Once we had the LIWC data, we developed language-based prediction algorithms for the three resilience markers (purpose, connection, control) using support vector machines (SVM), a classification tool popular in machine learning. Our goal was develop a system of data analysis for language that could match, and therefore potentially predict, the outcomes of standard psychological surveys about loneliness, eudaimonic well-being, and self-efficacy measured through self-reported data by subjects. Figure 1 shows results using a metric called “percentage swapped,” in which values below 50% mean our data is more accurate than chance. There was a definite signal, especially for the stream-of-consciousness writing samples. Our algorithm showed as much predictive power as demographic information, including age, sex, ethnicity, health, religion, and employment.
The Predictive Power of Our Language Analysis Algorithm To Match Psychological Surveys
Exploring Opposite Extremes
Psychologists are especially interested in people on the ends of the spectrum—those who are extremely resilient and those who struggle. With this in mind, we wanted to explore the accuracy of our SVM language predictors to identify the top and bottom 20% of students in each trait of our resilience formula. A perfect algorithm would achieve 100% accuracy; random chance would achieve 20%. Our SVM algorithms far outperformed chance (see Figure 2), especially when we analyzed creative storytelling (the Thematic Apperception Test) and sample essays that described places.

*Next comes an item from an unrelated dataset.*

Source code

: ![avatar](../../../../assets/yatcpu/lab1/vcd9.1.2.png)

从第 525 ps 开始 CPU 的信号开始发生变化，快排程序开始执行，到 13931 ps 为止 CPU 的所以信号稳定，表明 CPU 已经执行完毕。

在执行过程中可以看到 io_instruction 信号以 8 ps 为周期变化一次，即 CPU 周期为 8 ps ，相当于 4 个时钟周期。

Glen Coppersmith, a scientist at Johns Hopkins’ Human Language Technology Center of Excellence, gave us another inspiration. He suggested that we explore the specific words that are more or less likely to be used by the 20% of our sample with the highest resilience scores, compared with the lowest 20%. These results were especially intriguing. Cole noted that the people who scored high for resilience used words that suggested being in motion – striving and moving forward.
Some Key Words Used by Resilient People
Next, we moved from words to phrases, so we divided our sample essays into word-windows, analyzed phrases for their relationships to the markers of resilience using LIWC, and put the data through our SVM-rank model. For the samples in Figures 4 and 5, we coded the phrases associated with loneliness in red; phrases that are less lonely are blue. Stand back and squint, and you get a good picture of which person might be lonelier.
Finding Resilience in Natural Language
Our exploration of natural language through the tools of big data analysis yielded intriguing results. We found clear links between the words people use and psychological measures of their well-being, which opens the possibility for supplementing notoriously problematic psychological surveys with a new strategy for measuring resilience.
For Cole and his colleagues at HopeLab, this new approach to resilience measurement might be used both to create new resilience-promoting interventions and to evaluate their efficacy. That’s exciting, ground-breaking work – a great example of how insights from scientific inquiry can be translated into practical tools for people everywhere.
Words, as it turns out, may indeed be a window into our well-being.
Pennebaker, James W., R. J. Booth, and M. E. Francis. “Linguistic inquiry and word count: LIWC [Computer software].” Austin, TX: liwc. net (2007).
Vladimir N. Vapnik, The Nature of Statistical Learning Theory. Springer, 1995.
T. Joachims, Training Linear SVMs in Linear Time,Proceedings of the ACM Conference on Knowledge Discovery and Data Mining (KDD), 2006.